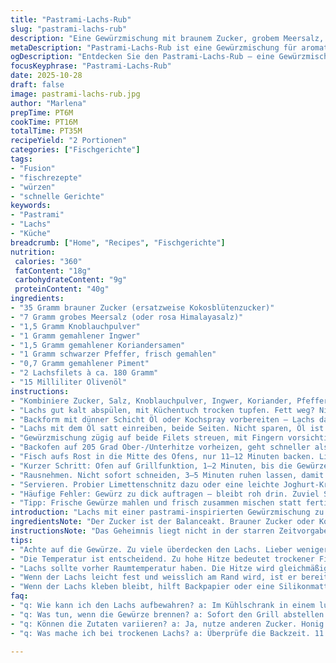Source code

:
 ```yaml
---
title: "Pastrami-Lachs-Rub"
slug: "pastrami-lachs-rub"
description: "Eine Gewürzmischung mit braunem Zucker, grobem Meersalz, Knoblauchpulver, gemahlenem Ingwer, Koriandersamenpulver, Schwarzem Pfeffer und Piment, die dem Lachs beim Backen intensive Aromen verleiht. Der Lachs wird mit Olivenöl eingerieben, anschließend mit der Gewürzmischung bedeckt, kühlt kurz, dann bei hoher Temperatur gebacken und zum Schluss kurz gegrillt. Die Zubereitung braucht ca. 35 Minuten, ergibt zwei Portionen und spielt mit süß-würzigem Kontrast, leichter Schärfe und leckerer Kruste. Unbedingt auf die Farbe und den Duft achten – Gewürze karamellisieren und ziehen ein. Ersetze normalen braunen Zucker durch Kokosblütenzucker für einen herberen Geschmack. Statt Meersalz funktioniert rosa Himalayasalz gut. Die perfekte Kruste entsteht, wenn das Öl und Salz genug eingezogen sind und der Ofen gut vorgeheizt. Lachs sollte saftig bleiben, sonst dauert’s zu lange."
metaDescription: "Pastrami-Lachs-Rub ist eine Gewürzmischung für aromatischen Lachs. Schnelle Zubereitung und interessante Aromen."
ogDescription: "Entdecken Sie den Pastrami-Lachs-Rub – eine Gewürzmischung, die Lachs saftig und aromatisch macht."
focusKeyphrase: "Pastrami-Lachs-Rub"
date: 2025-10-28
draft: false
image: pastrami-lachs-rub.jpg
author: "Marlena"
prepTime: PT6M
cookTime: PT16M
totalTime: PT35M
recipeYield: "2 Portionen"
categories: ["Fischgerichte"]
tags:
- "Fusion"
- "fischrezepte"
- "würzen"
- "schnelle Gerichte"
keywords:
- "Pastrami"
- "Lachs"
- "Küche"
breadcrumb: ["Home", "Recipes", "Fischgerichte"]
nutrition: 
 calories: "360"
 fatContent: "18g"
 carbohydrateContent: "9g"
 proteinContent: "40g"
ingredients:
- "35 Gramm brauner Zucker (ersatzweise Kokosblütenzucker)"
- "7 Gramm grobes Meersalz (oder rosa Himalayasalz)"
- "1,5 Gramm Knoblauchpulver"
- "1 Gramm gemahlener Ingwer"
- "1,5 Gramm gemahlener Koriandersamen"
- "1 Gramm schwarzer Pfeffer, frisch gemahlen"
- "0,7 Gramm gemahlener Piment"
- "2 Lachsfilets à ca. 180 Gramm"
- "15 Milliliter Olivenöl"
instructions:
- "Kombiniere Zucker, Salz, Knoblauchpulver, Ingwer, Koriander, Pfeffer und Piment in kleinem Gefäß. Müsste leicht krümelig sein aber nicht zu fein – Textur gibt später Biss."
- "Lachs gut kalt abspülen, mit Küchentuch trocken tupfen. Fett weg? Nicht komplett, die Fettschicht hilft beim Geschmack und beim Krustenbild."
- "Backform mit dünner Schicht Öl oder Kochspray vorbereiten – Lachs darf nicht ankleben, sonst geht Gewürz kaputt beim Wenden (wenn man den Ofen offen macht)."
- "Lachs mit dem Öl satt einreiben, beide Seiten. Nicht sparen, Öl ist Bindeglied für Gewürze und Hitze."
- "Gewürzmischung zügig auf beide Filets streuen, mit Fingern vorsichtig andrücken – nicht wischen, sonst reibt man das Öl ab. Es muss haften bleiben. Kurz kühl stellen, aber nicht länger als 15 Minuten, sonst zieht Salz zu viel Flüssigkeit und macht den Fisch trocken."
- "Backofen auf 205 Grad Ober-/Unterhitze vorheizen, geht schneller als Umluft. Wichtig: Lachs sollte Raumtemperatur bekommen, bevor er rein kommt, sonst zieht’s chemisch Wasser beim Backen heraus."
- "Fisch aufs Rost in die Mitte des Ofens, nur 11–12 Minuten backen. Lieber zu kurz als zu lang. Man sieht das Weißwerden am Rand, der Fisch zieht sich zusammen."
- "Kurzer Schritt: Ofen auf Grillfunktion, 1–2 Minuten, bis die Gewürze anfangen dunkel zu blubbern und leicht karamellisieren. Achtung: Nicht verbrennen, wird schnell bitter."
- "Rausnehmen. Nicht sofort schneiden, 3–5 Minuten ruhen lassen, damit sich Säfte setzen. Lachs bleibt saftig; knusprige Gewürzkruste ist stabil, nicht weich."
- "Servieren. Probier Limettenschnitz dazu oder eine leichte Joghurt-Kräuter-Sauce, Pastrami-Salz süß, Sauer zusammen ist eine spannende Kombination."
- "Häufige Fehler: Gewürz zu dick auftragen – bleibt roh drin. Zuviel Salz hat getrocknet, schmeckt zu krass. Zu lang backen macht Fisch trocken, zu kurz bleibt mehlig."
- "Tipp: Frische Gewürze mahlen und frisch zusammen mischen statt fertige Mischungen. Für noch mehr Umami einen Hauch geräuchertes Paprikapulver zugeben, passt wie die Faust aufs Auge."
introduction: "Lachs mit einer pastrami-inspirierten Gewürzmischung zu veredeln, das hab ich mir öfter überlegt. Zucker karamellisiert, Salz entzieht Flüssigkeiten, Kräuter und Gewürze geben Tiefgang. Ursprünglich zu süß, zu salzig, jetzt passt’s. Das Geheimnis liegt im Timing – Gewürze und Öl müssen sich verbinden, der Lachs braucht Wärme aber darf nicht trocken werden. Ich hab ausprobiert, den Fisch lange ziehen zu lassen – falsch, wird trocken. Lieber schnell würzen, kurz kühlen, kurz backen und abschließend grillen. Man riecht den Unterschied, der süßliche Zimtgeruch, die leichte Schärfe im Hintergrund, die fein-griffige Kruste auf dem zarten Fisch. Kombiniert mit frischer Limette oder Meerrettich eine richtige Geschmacksexplosion, die Lust macht aufs nächste Mal."
ingredientsNote: "Der Zucker ist der Balanceakt. Brauner Zucker oder Kokosblütenzucker sorgen für die karamellisierte Kruste. Wer es weniger süß mag, nimmt schlicht braunen Zucker, für intensiveren Geschmack Kokosblütenzucker. Meersalz grob ist wichtig – feines Salz macht den Fisch überwürzt. Knoblauchpulver und gemahlener Ingwer geben Würze, frische Gewürze mahlen bringt deutlich mehr Aroma als Fertigmüll. Koriander und Piment sorgen für die Pastrami-Note, passen harmonisch, sind aber kritisch – zu viel wirkt schnell dominant. Schwarzer Pfeffer frisch gemahlen, nie am Stück kaufen. Olivenöl nimmt die Gewürze auf und schützt den Fisch vor zu starker Hitze, hier keine Billigware verwenden, guter Geschmack macht den Unterschied."
instructionsNote: "Das Geheimnis liegt nicht in der starren Zeitvorgabe, sondern in der Beobachtung. Lachs beim Würzen nicht mit Salz übertreiben – lieber weniger und dann probieren. Beim Backen beobachte ich den Rand des Lachsfilets, wie er sich leicht weisslich verfärbt und wie die Gewürze anfangen zu karamellisieren. Unter der Grillfunktion bloß nicht wegsehen, das wird rasant dunkel. Ruhen nach dem Backen ist Pflicht, Säfte ziehen sich sonst nicht zurück. Lachs ist sehr empfindlich, Überhitzen passiert schnell. Oft hilft ein Backpapier oder eine silikone Backmatte, um das Ankleben zu vermeiden. Für mehr Effizienz nutze ich meist zwei Arbeitsschritte parallel: Gewürzmischung vorbereiten, während der Ofen vorheizt, Filets kurz abtupfen. Besser mehr scharfe Gewürze im Vorrat haben, reduzieren geht immer, hinzufügen nicht mehr."
tips:
- "Achte auf die Gewürze. Zu viele überdecken den Lachs. Lieber weniger nehmen und nachwürzen. Frisch gemahlen ist besser. Experimentiere mit Rauchpaprika für mehr Tiefe."
- "Die Temperatur ist entscheidend. Zu hohe Hitze bedeutet trockener Fisch. Bei 205 Grad bleiben und dann grillen. Behalte den Lachs im Blick während des Grillens."
- "Lachs sollte vorher Raumtemperatur haben. Die Hitze wird gleichmäßig verteilt. Schnelles Würzen ist wichtig. Nicht zu lange im Kühlschrank lassen, sonst wird er trocken."
- "Wenn der Lachs leicht fest und weisslich am Rand wird, ist er bereit. Das sieht man. Karamellisierung ist gut, aber nicht schwarz. Mache regelmäßig Stoppprüfungen."
- "Wenn der Lachs kleben bleibt, hilft Backpapier oder eine Silikonmatte. Auch die Vorheizzeit ist wichtig. Mich hat dies viel Zeit gekostet. Ein kaltes Blech funktioniert nicht."
faq:
- "q: Wie kann ich den Lachs aufbewahren? a: Im Kühlschrank in einem luftdichten Behälter. Aber nicht zu lange. 2 Tage max. Einfrieren möglich. Muss gut verpackt sein."
- "q: Was tun, wenn die Gewürze brennen? a: Sofort den Grill abstellen. Es wird schnell bitter. Wenn die Gewürze anfangen zu schwarz zu werden, muss man herausnehmen."
- "q: Können die Zutaten variieren? a: Ja, nutze anderen Zucker. Honig funktioniert auch. Meersalz kann rosa Himalaya ersetzen. Das Aroma bleibt intensiv."
- "q: Was mache ich bei trockenen Lachs? a: Überprüfe die Backzeit. 11 Minuten reichen oft. Zu lange macht ihn trocken. Aber für weniger saftigen Lachs kann man mehr Öl nehmen."

---
```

> **Activity**
Line count for the string "sein": state how many lines in the data contain it, and output nothing else.

> **Task response**
2